Saved data entries
++++++++++++++++++++

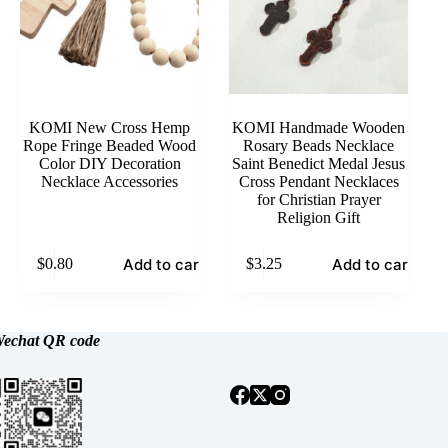
KOMI New Cross Hemp
KOMI Handmade Wooden
Rope Fringe Beaded Wood
Rosary Beads Necklace
Color DIY Decoration
Saint Benedict Medal Jesus
Necklace Accessories
Cross Pendant Necklaces
for Christian Prayer
Religion Gift
Add to cart
Add to cart
$
0.80
$
3.25
echat
QR code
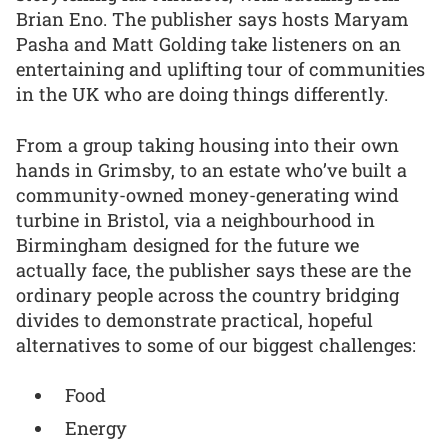
Brian Eno. The publisher says hosts Maryam
Pasha and Matt Golding take listeners on an
entertaining and uplifting tour of communities
in the UK who are doing things differently.
From a group taking housing into their own
hands in Grimsby, to an estate who’ve built a
community-owned money-generating wind
turbine in Bristol, via a neighbourhood in
Birmingham designed for the future we
actually face, the publisher says these are the
ordinary people across the country bridging
divides to demonstrate practical, hopeful
alternatives to some of our biggest challenges:
Food
Energy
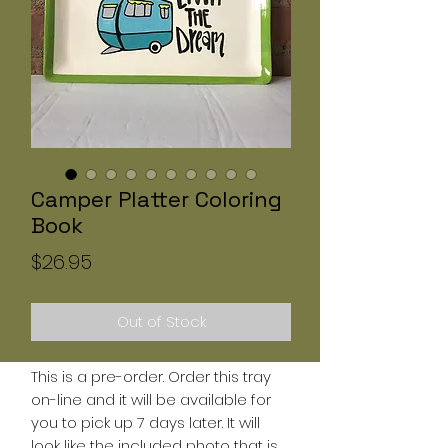
Camper Platter Coloring
Book
Price
$26.95
Out of Stock
This is a pre-order. Order this tray
on-line and it will be available for
you to pick up 7 days later. It will
look like the included photo that is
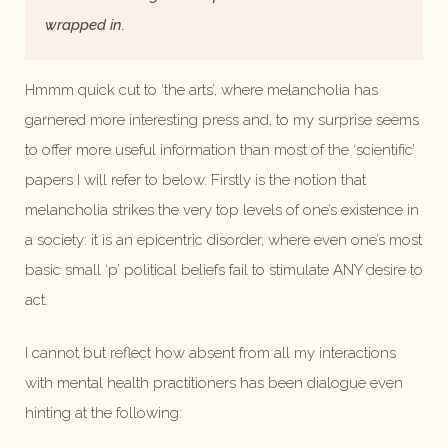
wrapped in.
Hmmm quick cut to ‘the arts’, where melancholia has
garnered more interesting press and, to my surprise seems
to offer more useful information than most of the ‘scientific’
papers I will refer to below. Firstly is the notion that
melancholia strikes the very top levels of one’s existence in
a society: it is an epicentric disorder, where even one’s most
basic small ‘p’ political beliefs fail to stimulate ANY desire to
act.
I cannot but reflect how absent from all my interactions
with mental health practitioners has been dialogue even
hinting at the following:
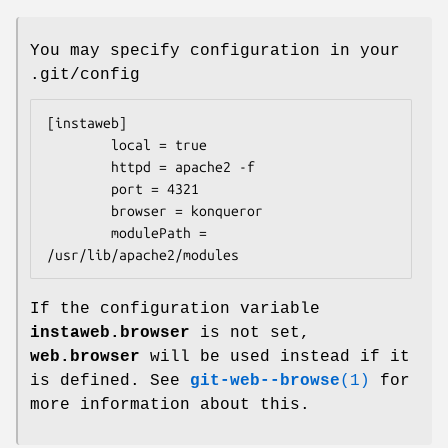
You may specify configuration in your
.git/config
[instaweb]

        local = true

        httpd = apache2 -f

        port = 4321

        browser = konqueror

        modulePath = 
/usr/lib/apache2/modules
If the configuration variable
instaweb.browser
is not set,
web.browser
will be used instead if it
is defined. See
git-web--browse
(1)
for
more information about this.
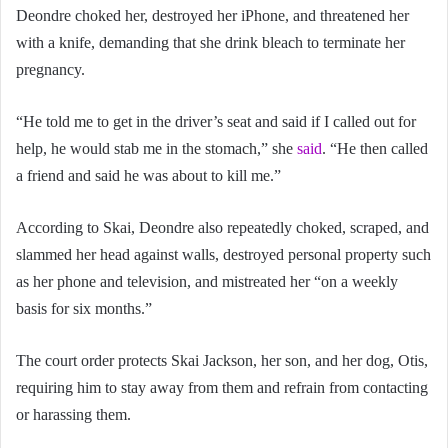
Deondre choked her, destroyed her iPhone, and threatened her
with a knife, demanding that she drink bleach to terminate her
pregnancy.
“He told me to get in the driver’s seat and said if I called out for
help, he would stab me in the stomach,” she
said
. “He then called
a friend and said he was about to kill me.”
According to Skai, Deondre also repeatedly choked, scraped, and
slammed her head against walls, destroyed personal property such
as her phone and television, and mistreated her “on a weekly
basis for six months.”
The court order protects Skai Jackson, her son, and her dog, Otis,
requiring him to stay away from them and refrain from contacting
or harassing them.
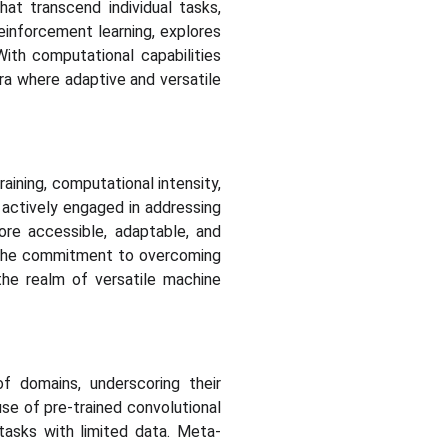
at transcend individual tasks,
einforcement learning, explores
With computational capabilities
era where adaptive and versatile
aining, computational intensity,
 actively engaged in addressing
ore accessible, adaptable, and
o the commitment to overcoming
the realm of versatile machine
of domains, underscoring their
 use of pre-trained convolutional
tasks with limited data. Meta-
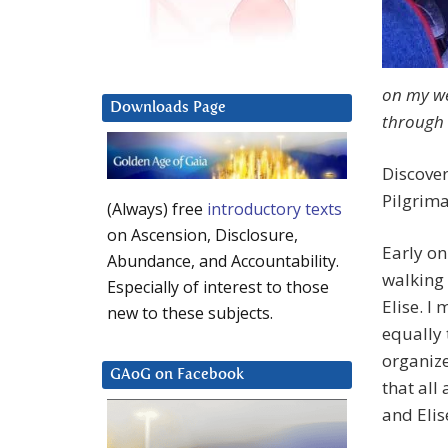
on my we
Downloads Page
through 
Discove
Pilgrim
(Always) free
introductory texts
on Ascension, Disclosure,
Early on
Abundance, and Accountability.
walking
Especially of interest to those
Elise. I 
new to these subjects.
equally 
organize
GAoG on Facebook
that all
and Elis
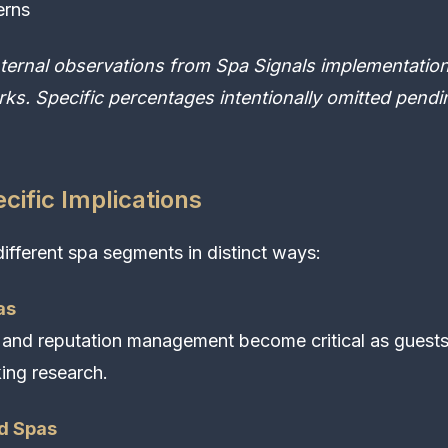
erns
nternal observations from Spa Signals implementation
ks. Specific percentages intentionally omitted pend
ific Implications
different spa segments in distinct ways:
as
 and reputation management become critical as guest
ing research.
d Spas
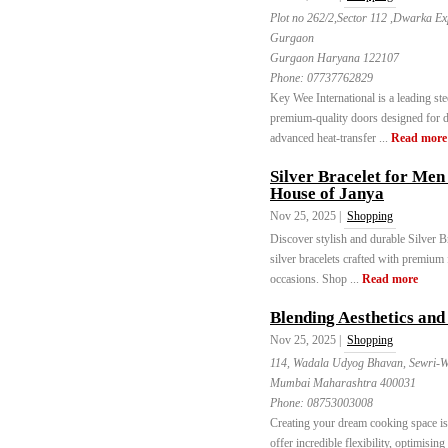
Plot no 262/2,Sector 112 ,Dwarka E
Gurgaon
Gurgaon Haryana 122107
Phone:
07737762829
Key Wee International is a leading st
premium-quality doors designed for du
advanced heat-transfer ...
Read more
Silver Bracelet for Men
House of Janya
Nov 25, 2025 |
Shopping
Discover stylish and durable Silver B
silver bracelets crafted with premium
occasions. Shop ...
Read more
Blending Aesthetics and
Nov 25, 2025 |
Shopping
114, Wadala Udyog Bhavan, Sewri-W
Mumbai Maharashtra 400031
Phone:
08753003008
Creating your dream cooking space i
offer incredible flexibility, optimisin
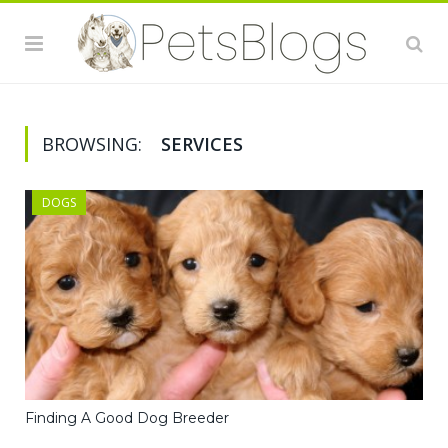
BROWSING:
SERVICES
DOGS
Finding A Good Dog Breeder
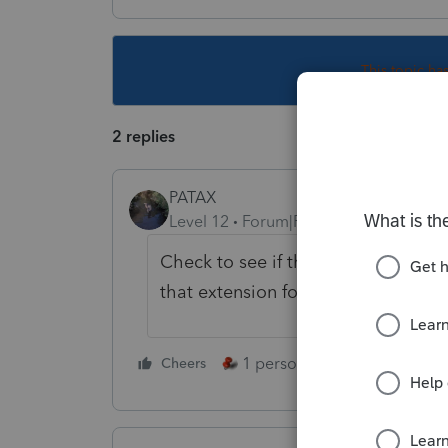
This topic ha
2 replies
PATAX
Level 12
Forum|Forum|4 years ago
Check to see if they're asking for
that extension form...
1 person likes this
Cheers
Reply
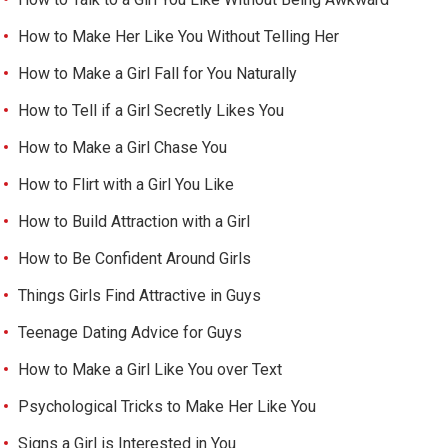
How to Make Her Like You Without Telling Her
How to Make a Girl Fall for You Naturally
How to Tell if a Girl Secretly Likes You
How to Make a Girl Chase You
How to Flirt with a Girl You Like
How to Build Attraction with a Girl
How to Be Confident Around Girls
Things Girls Find Attractive in Guys
Teenage Dating Advice for Guys
How to Make a Girl Like You over Text
Psychological Tricks to Make Her Like You
Signs a Girl is Interested in You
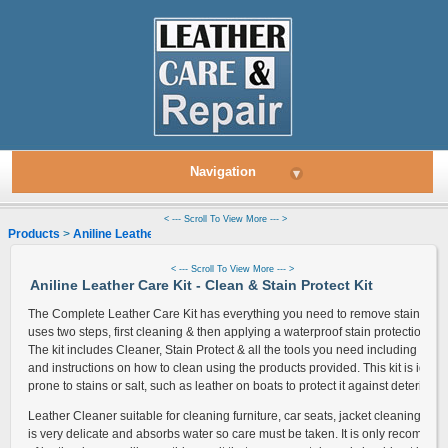
Navigation
▾
< --- Scroll To View More --- >
Products
>
Aniline Leather
> Leather Cleaner & Stain Protect Kit
< --- Scroll To View More --- >
Aniline Leather Care Kit - Clean & Stain Protect Kit
The Complete Leather Care Kit has everything you need to remove stains & prot
uses two steps, first cleaning & then applying a waterproof stain protection to o
The kit includes Cleaner, Stain Protect & all the tools you need including a cle
and instructions on how to clean using the products provided. This kit is ideal f
prone to stains or salt, such as leather on boats to protect it against deteriorati
Leather Cleaner suitable for cleaning furniture, car seats, jacket cleaning and
is very delicate and absorbs water so care must be taken. It is only recommend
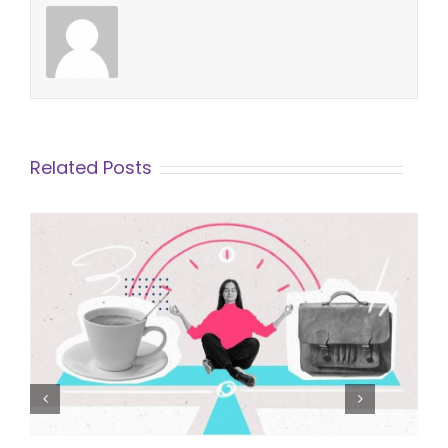
Related Posts
Finding Worklife Balance in a
Demanding Career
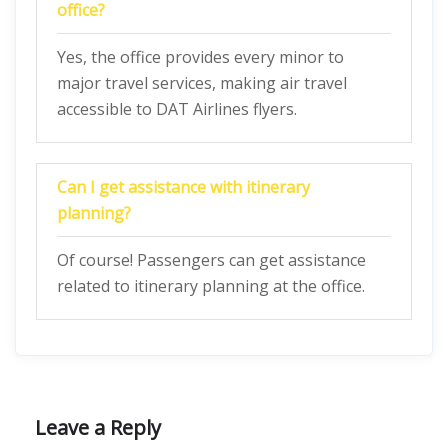
office?
Yes, the office provides every minor to
major travel services, making air travel
accessible to DAT Airlines flyers.
Can I get assistance with itinerary
planning?
Of course! Passengers can get assistance
related to itinerary planning at the office.
Leave a Reply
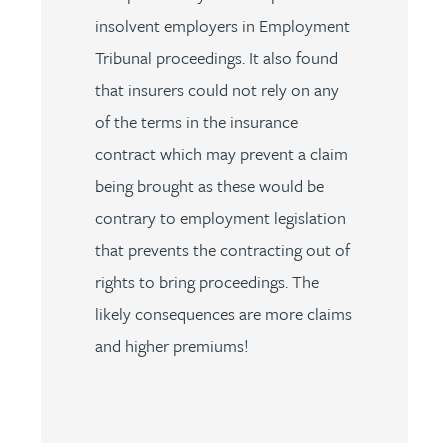
insolvent employers in Employment
Tribunal proceedings. It also found
that insurers could not rely on any
of the terms in the insurance
contract which may prevent a claim
being brought as these would be
contrary to employment legislation
that prevents the contracting out of
rights to bring proceedings. The
likely consequences are more claims
and higher premiums!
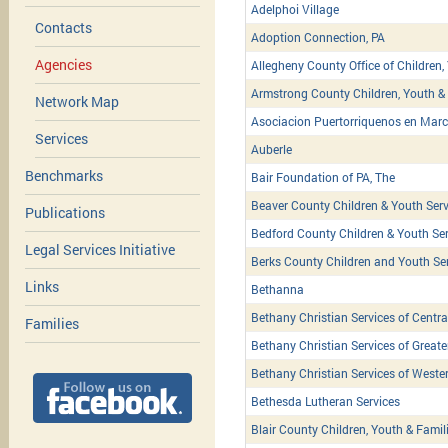
Adelphoi Village
Contacts
Adoption Connection, PA
Agencies
Allegheny County Office of Children,
Armstrong County Children, Youth & 
Network Map
Asociacion Puertorriquenos en March
Services
Auberle
Benchmarks
Bair Foundation of PA, The
Beaver County Children & Youth Serv
Publications
Bedford County Children & Youth Ser
Legal Services Initiative
Berks County Children and Youth Se
Links
Bethanna
Bethany Christian Services of Centra
Families
Bethany Christian Services of Greate
Bethany Christian Services of Weste
Bethesda Lutheran Services
Blair County Children, Youth & Famil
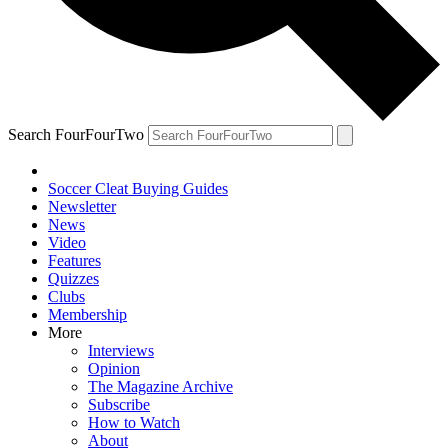
Search FourFourTwo
Soccer Cleat Buying Guides
Newsletter
News
Video
Features
Quizzes
Clubs
Membership
More
Interviews
Opinion
The Magazine Archive
Subscribe
How to Watch
About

++++++++++++++++++++

**BRIEF**
Among the lines above, find the ones containing "Guys" and copy them.

**REPLY**
Things Girls Find Attractive in Guys
Teenage Dating Advice for Guys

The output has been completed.